◆ TO DO: The pictures in the data below are to be omitted; all else must be duplicated exactly.

◆ PROVIDED MATERIAL:

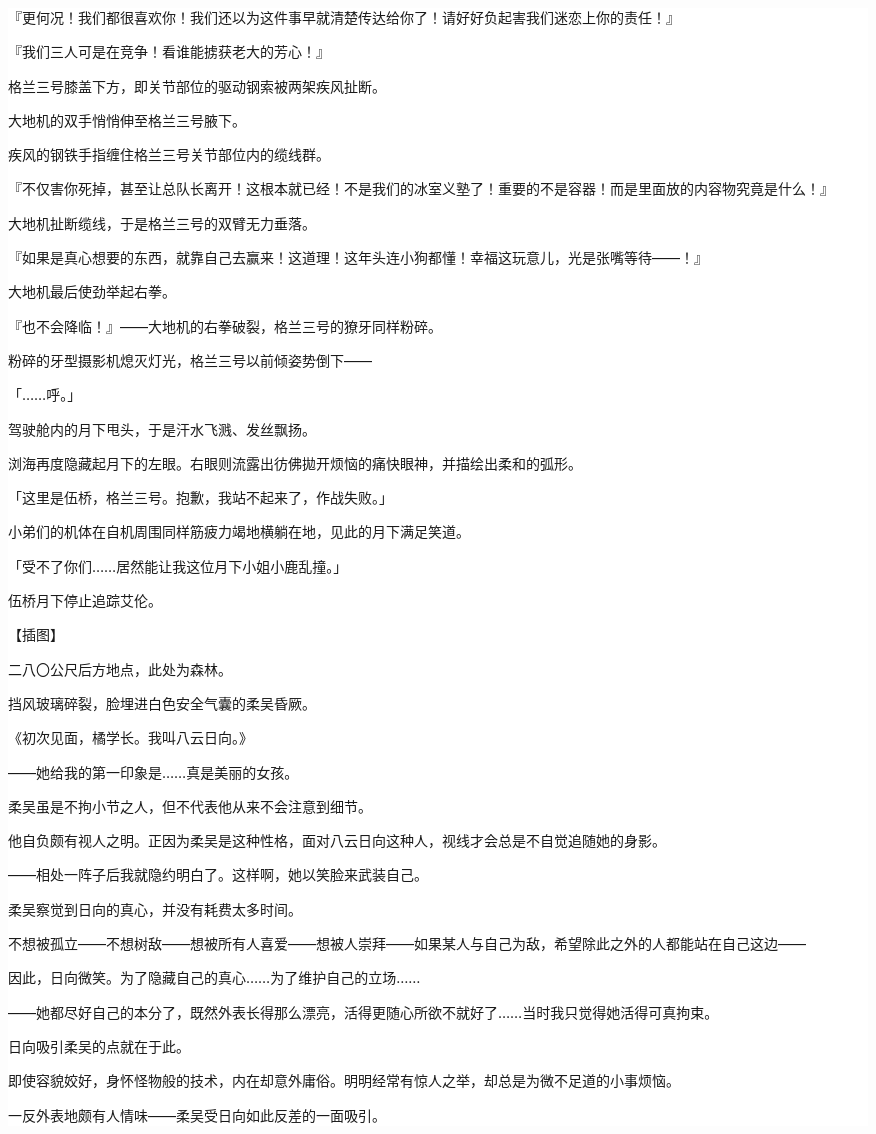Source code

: 『更何况！我们都很喜欢你！我们还以为这件事早就清楚传达给你了！请好好负起害我们迷恋上你的责任！』

『我们三人可是在竞争！看谁能掳获老大的芳心！』

格兰三号膝盖下方，即关节部位的驱动钢索被两架疾风扯断。

大地机的双手悄悄伸至格兰三号腋下。

疾风的钢铁手指缠住格兰三号关节部位内的缆线群。

『不仅害你死掉，甚至让总队长离开！这根本就已经！不是我们的冰室义塾了！重要的不是容器！而是里面放的内容物究竟是什么！』

大地机扯断缆线，于是格兰三号的双臂无力垂落。

『如果是真心想要的东西，就靠自己去赢来！这道理！这年头连小狗都懂！幸福这玩意儿，光是张嘴等待——！』

大地机最后使劲举起右拳。

『也不会降临！』——大地机的右拳破裂，格兰三号的獠牙同样粉碎。

粉碎的牙型摄影机熄灭灯光，格兰三号以前倾姿势倒下——

「……呼。」

驾驶舱内的月下甩头，于是汗水飞溅、发丝飘扬。

浏海再度隐藏起月下的左眼。右眼则流露出彷佛拋开烦恼的痛快眼神，并描绘出柔和的弧形。

「这里是伍桥，格兰三号。抱歉，我站不起来了，作战失败。」

小弟们的机体在自机周围同样筋疲力竭地横躺在地，见此的月下满足笑道。

「受不了你们……居然能让我这位月下小姐小鹿乱撞。」

伍桥月下停止追踪艾伦。

【插图】

二八〇公尺后方地点，此处为森林。

挡风玻璃碎裂，脸埋进白色安全气囊的柔吴昏厥。

《初次见面，橘学长。我叫八云日向。》

——她给我的第一印象是……真是美丽的女孩。

柔吴虽是不拘小节之人，但不代表他从来不会注意到细节。

他自负颇有视人之明。正因为柔吴是这种性格，面对八云日向这种人，视线才会总是不自觉追随她的身影。

——相处一阵子后我就隐约明白了。这样啊，她以笑脸来武装自己。

柔吴察觉到日向的真心，并没有耗费太多时间。

不想被孤立——不想树敌——想被所有人喜爱——想被人崇拜——如果某人与自己为敌，希望除此之外的人都能站在自己这边——

因此，日向微笑。为了隐藏自己的真心……为了维护自己的立场……

——她都尽好自己的本分了，既然外表长得那么漂亮，活得更随心所欲不就好了……当时我只觉得她活得可真拘束。

日向吸引柔吴的点就在于此。

即使容貌姣好，身怀怪物般的技术，内在却意外庸俗。明明经常有惊人之举，却总是为微不足道的小事烦恼。

一反外表地颇有人情味——柔吴受日向如此反差的一面吸引。
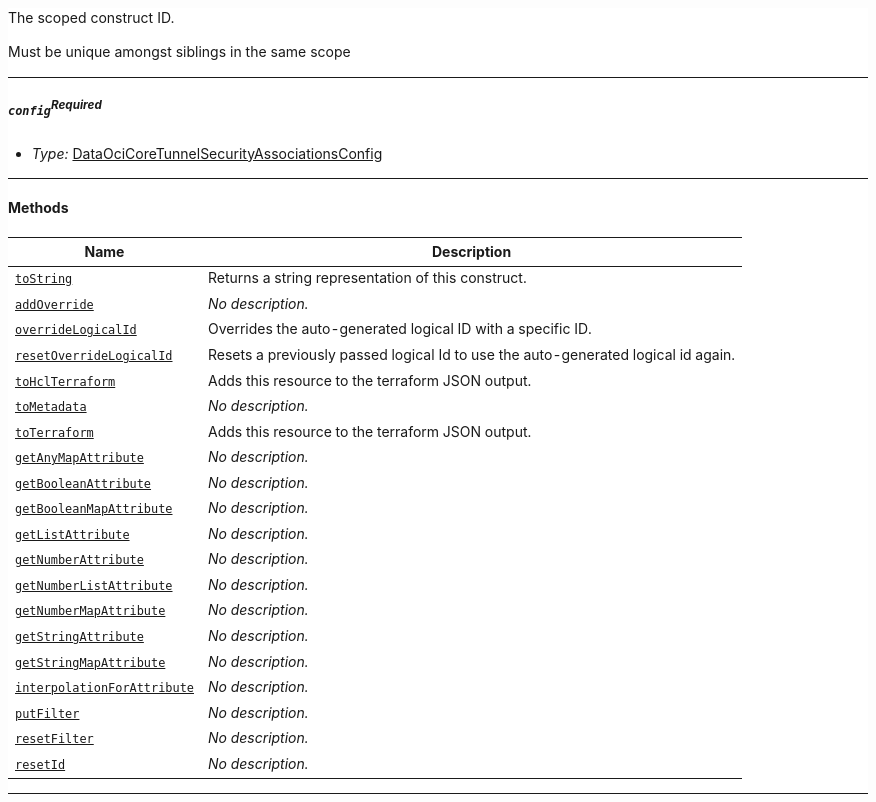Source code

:The scoped construct ID.

Must be unique amongst siblings in the same scope

---

##### `config`<sup>Required</sup> <a name="config" id="rhizo-co-terraform-provider-oci.dataOciCoreTunnelSecurityAssociations.DataOciCoreTunnelSecurityAssociations.Initializer.parameter.config"></a>

- *Type:* <a href="#rhizo-co-terraform-provider-oci.dataOciCoreTunnelSecurityAssociations.DataOciCoreTunnelSecurityAssociationsConfig">DataOciCoreTunnelSecurityAssociationsConfig</a>

---

#### Methods <a name="Methods" id="Methods"></a>

| **Name** | **Description** |
| --- | --- |
| <code><a href="#rhizo-co-terraform-provider-oci.dataOciCoreTunnelSecurityAssociations.DataOciCoreTunnelSecurityAssociations.toString">toString</a></code> | Returns a string representation of this construct. |
| <code><a href="#rhizo-co-terraform-provider-oci.dataOciCoreTunnelSecurityAssociations.DataOciCoreTunnelSecurityAssociations.addOverride">addOverride</a></code> | *No description.* |
| <code><a href="#rhizo-co-terraform-provider-oci.dataOciCoreTunnelSecurityAssociations.DataOciCoreTunnelSecurityAssociations.overrideLogicalId">overrideLogicalId</a></code> | Overrides the auto-generated logical ID with a specific ID. |
| <code><a href="#rhizo-co-terraform-provider-oci.dataOciCoreTunnelSecurityAssociations.DataOciCoreTunnelSecurityAssociations.resetOverrideLogicalId">resetOverrideLogicalId</a></code> | Resets a previously passed logical Id to use the auto-generated logical id again. |
| <code><a href="#rhizo-co-terraform-provider-oci.dataOciCoreTunnelSecurityAssociations.DataOciCoreTunnelSecurityAssociations.toHclTerraform">toHclTerraform</a></code> | Adds this resource to the terraform JSON output. |
| <code><a href="#rhizo-co-terraform-provider-oci.dataOciCoreTunnelSecurityAssociations.DataOciCoreTunnelSecurityAssociations.toMetadata">toMetadata</a></code> | *No description.* |
| <code><a href="#rhizo-co-terraform-provider-oci.dataOciCoreTunnelSecurityAssociations.DataOciCoreTunnelSecurityAssociations.toTerraform">toTerraform</a></code> | Adds this resource to the terraform JSON output. |
| <code><a href="#rhizo-co-terraform-provider-oci.dataOciCoreTunnelSecurityAssociations.DataOciCoreTunnelSecurityAssociations.getAnyMapAttribute">getAnyMapAttribute</a></code> | *No description.* |
| <code><a href="#rhizo-co-terraform-provider-oci.dataOciCoreTunnelSecurityAssociations.DataOciCoreTunnelSecurityAssociations.getBooleanAttribute">getBooleanAttribute</a></code> | *No description.* |
| <code><a href="#rhizo-co-terraform-provider-oci.dataOciCoreTunnelSecurityAssociations.DataOciCoreTunnelSecurityAssociations.getBooleanMapAttribute">getBooleanMapAttribute</a></code> | *No description.* |
| <code><a href="#rhizo-co-terraform-provider-oci.dataOciCoreTunnelSecurityAssociations.DataOciCoreTunnelSecurityAssociations.getListAttribute">getListAttribute</a></code> | *No description.* |
| <code><a href="#rhizo-co-terraform-provider-oci.dataOciCoreTunnelSecurityAssociations.DataOciCoreTunnelSecurityAssociations.getNumberAttribute">getNumberAttribute</a></code> | *No description.* |
| <code><a href="#rhizo-co-terraform-provider-oci.dataOciCoreTunnelSecurityAssociations.DataOciCoreTunnelSecurityAssociations.getNumberListAttribute">getNumberListAttribute</a></code> | *No description.* |
| <code><a href="#rhizo-co-terraform-provider-oci.dataOciCoreTunnelSecurityAssociations.DataOciCoreTunnelSecurityAssociations.getNumberMapAttribute">getNumberMapAttribute</a></code> | *No description.* |
| <code><a href="#rhizo-co-terraform-provider-oci.dataOciCoreTunnelSecurityAssociations.DataOciCoreTunnelSecurityAssociations.getStringAttribute">getStringAttribute</a></code> | *No description.* |
| <code><a href="#rhizo-co-terraform-provider-oci.dataOciCoreTunnelSecurityAssociations.DataOciCoreTunnelSecurityAssociations.getStringMapAttribute">getStringMapAttribute</a></code> | *No description.* |
| <code><a href="#rhizo-co-terraform-provider-oci.dataOciCoreTunnelSecurityAssociations.DataOciCoreTunnelSecurityAssociations.interpolationForAttribute">interpolationForAttribute</a></code> | *No description.* |
| <code><a href="#rhizo-co-terraform-provider-oci.dataOciCoreTunnelSecurityAssociations.DataOciCoreTunnelSecurityAssociations.putFilter">putFilter</a></code> | *No description.* |
| <code><a href="#rhizo-co-terraform-provider-oci.dataOciCoreTunnelSecurityAssociations.DataOciCoreTunnelSecurityAssociations.resetFilter">resetFilter</a></code> | *No description.* |
| <code><a href="#rhizo-co-terraform-provider-oci.dataOciCoreTunnelSecurityAssociations.DataOciCoreTunnelSecurityAssociations.resetId">resetId</a></code> | *No description.* |

---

◆ SOLVED EXERCISE:
Source code

: 『更何况！我们都很喜欢你！我们还以为这件事早就清楚传达给你了！请好好负起害我们迷恋上你的责任！』

『我们三人可是在竞争！看谁能掳获老大的芳心！』

格兰三号膝盖下方，即关节部位的驱动钢索被两架疾风扯断。

大地机的双手悄悄伸至格兰三号腋下。

疾风的钢铁手指缠住格兰三号关节部位内的缆线群。

『不仅害你死掉，甚至让总队长离开！这根本就已经！不是我们的冰室义塾了！重要的不是容器！而是里面放的内容物究竟是什么！』

大地机扯断缆线，于是格兰三号的双臂无力垂落。

『如果是真心想要的东西，就靠自己去赢来！这道理！这年头连小狗都懂！幸福这玩意儿，光是张嘴等待——！』

大地机最后使劲举起右拳。

『也不会降临！』——大地机的右拳破裂，格兰三号的獠牙同样粉碎。

粉碎的牙型摄影机熄灭灯光，格兰三号以前倾姿势倒下——

「……呼。」

驾驶舱内的月下甩头，于是汗水飞溅、发丝飘扬。

浏海再度隐藏起月下的左眼。右眼则流露出彷佛拋开烦恼的痛快眼神，并描绘出柔和的弧形。

「这里是伍桥，格兰三号。抱歉，我站不起来了，作战失败。」

小弟们的机体在自机周围同样筋疲力竭地横躺在地，见此的月下满足笑道。

「受不了你们……居然能让我这位月下小姐小鹿乱撞。」

伍桥月下停止追踪艾伦。

【插图】

二八〇公尺后方地点，此处为森林。

挡风玻璃碎裂，脸埋进白色安全气囊的柔吴昏厥。

《初次见面，橘学长。我叫八云日向。》

——她给我的第一印象是……真是美丽的女孩。

柔吴虽是不拘小节之人，但不代表他从来不会注意到细节。

他自负颇有视人之明。正因为柔吴是这种性格，面对八云日向这种人，视线才会总是不自觉追随她的身影。

——相处一阵子后我就隐约明白了。这样啊，她以笑脸来武装自己。

柔吴察觉到日向的真心，并没有耗费太多时间。

不想被孤立——不想树敌——想被所有人喜爱——想被人崇拜——如果某人与自己为敌，希望除此之外的人都能站在自己这边——

因此，日向微笑。为了隐藏自己的真心……为了维护自己的立场……

——她都尽好自己的本分了，既然外表长得那么漂亮，活得更随心所欲不就好了……当时我只觉得她活得可真拘束。

日向吸引柔吴的点就在于此。

即使容貌姣好，身怀怪物般的技术，内在却意外庸俗。明明经常有惊人之举，却总是为微不足道的小事烦恼。

一反外表地颇有人情味——柔吴受日向如此反差的一面吸引。
Source code

:The scoped construct ID.

Must be unique amongst siblings in the same scope

---

##### `config`<sup>Required</sup> <a name="config" id="rhizo-co-terraform-provider-oci.dataOciCoreTunnelSecurityAssociations.DataOciCoreTunnelSecurityAssociations.Initializer.parameter.config"></a>

- *Type:* <a href="#rhizo-co-terraform-provider-oci.dataOciCoreTunnelSecurityAssociations.DataOciCoreTunnelSecurityAssociationsConfig">DataOciCoreTunnelSecurityAssociationsConfig</a>

---

#### Methods <a name="Methods" id="Methods"></a>

| **Name** | **Description** |
| --- | --- |
| <code><a href="#rhizo-co-terraform-provider-oci.dataOciCoreTunnelSecurityAssociations.DataOciCoreTunnelSecurityAssociations.toString">toString</a></code> | Returns a string representation of this construct. |
| <code><a href="#rhizo-co-terraform-provider-oci.dataOciCoreTunnelSecurityAssociations.DataOciCoreTunnelSecurityAssociations.addOverride">addOverride</a></code> | *No description.* |
| <code><a href="#rhizo-co-terraform-provider-oci.dataOciCoreTunnelSecurityAssociations.DataOciCoreTunnelSecurityAssociations.overrideLogicalId">overrideLogicalId</a></code> | Overrides the auto-generated logical ID with a specific ID. |
| <code><a href="#rhizo-co-terraform-provider-oci.dataOciCoreTunnelSecurityAssociations.DataOciCoreTunnelSecurityAssociations.resetOverrideLogicalId">resetOverrideLogicalId</a></code> | Resets a previously passed logical Id to use the auto-generated logical id again. |
| <code><a href="#rhizo-co-terraform-provider-oci.dataOciCoreTunnelSecurityAssociations.DataOciCoreTunnelSecurityAssociations.toHclTerraform">toHclTerraform</a></code> | Adds this resource to the terraform JSON output. |
| <code><a href="#rhizo-co-terraform-provider-oci.dataOciCoreTunnelSecurityAssociations.DataOciCoreTunnelSecurityAssociations.toMetadata">toMetadata</a></code> | *No description.* |
| <code><a href="#rhizo-co-terraform-provider-oci.dataOciCoreTunnelSecurityAssociations.DataOciCoreTunnelSecurityAssociations.toTerraform">toTerraform</a></code> | Adds this resource to the terraform JSON output. |
| <code><a href="#rhizo-co-terraform-provider-oci.dataOciCoreTunnelSecurityAssociations.DataOciCoreTunnelSecurityAssociations.getAnyMapAttribute">getAnyMapAttribute</a></code> | *No description.* |
| <code><a href="#rhizo-co-terraform-provider-oci.dataOciCoreTunnelSecurityAssociations.DataOciCoreTunnelSecurityAssociations.getBooleanAttribute">getBooleanAttribute</a></code> | *No description.* |
| <code><a href="#rhizo-co-terraform-provider-oci.dataOciCoreTunnelSecurityAssociations.DataOciCoreTunnelSecurityAssociations.getBooleanMapAttribute">getBooleanMapAttribute</a></code> | *No description.* |
| <code><a href="#rhizo-co-terraform-provider-oci.dataOciCoreTunnelSecurityAssociations.DataOciCoreTunnelSecurityAssociations.getListAttribute">getListAttribute</a></code> | *No description.* |
| <code><a href="#rhizo-co-terraform-provider-oci.dataOciCoreTunnelSecurityAssociations.DataOciCoreTunnelSecurityAssociations.getNumberAttribute">getNumberAttribute</a></code> | *No description.* |
| <code><a href="#rhizo-co-terraform-provider-oci.dataOciCoreTunnelSecurityAssociations.DataOciCoreTunnelSecurityAssociations.getNumberListAttribute">getNumberListAttribute</a></code> | *No description.* |
| <code><a href="#rhizo-co-terraform-provider-oci.dataOciCoreTunnelSecurityAssociations.DataOciCoreTunnelSecurityAssociations.getNumberMapAttribute">getNumberMapAttribute</a></code> | *No description.* |
| <code><a href="#rhizo-co-terraform-provider-oci.dataOciCoreTunnelSecurityAssociations.DataOciCoreTunnelSecurityAssociations.getStringAttribute">getStringAttribute</a></code> | *No description.* |
| <code><a href="#rhizo-co-terraform-provider-oci.dataOciCoreTunnelSecurityAssociations.DataOciCoreTunnelSecurityAssociations.getStringMapAttribute">getStringMapAttribute</a></code> | *No description.* |
| <code><a href="#rhizo-co-terraform-provider-oci.dataOciCoreTunnelSecurityAssociations.DataOciCoreTunnelSecurityAssociations.interpolationForAttribute">interpolationForAttribute</a></code> | *No description.* |
| <code><a href="#rhizo-co-terraform-provider-oci.dataOciCoreTunnelSecurityAssociations.DataOciCoreTunnelSecurityAssociations.putFilter">putFilter</a></code> | *No description.* |
| <code><a href="#rhizo-co-terraform-provider-oci.dataOciCoreTunnelSecurityAssociations.DataOciCoreTunnelSecurityAssociations.resetFilter">resetFilter</a></code> | *No description.* |
| <code><a href="#rhizo-co-terraform-provider-oci.dataOciCoreTunnelSecurityAssociations.DataOciCoreTunnelSecurityAssociations.resetId">resetId</a></code> | *No description.* |

---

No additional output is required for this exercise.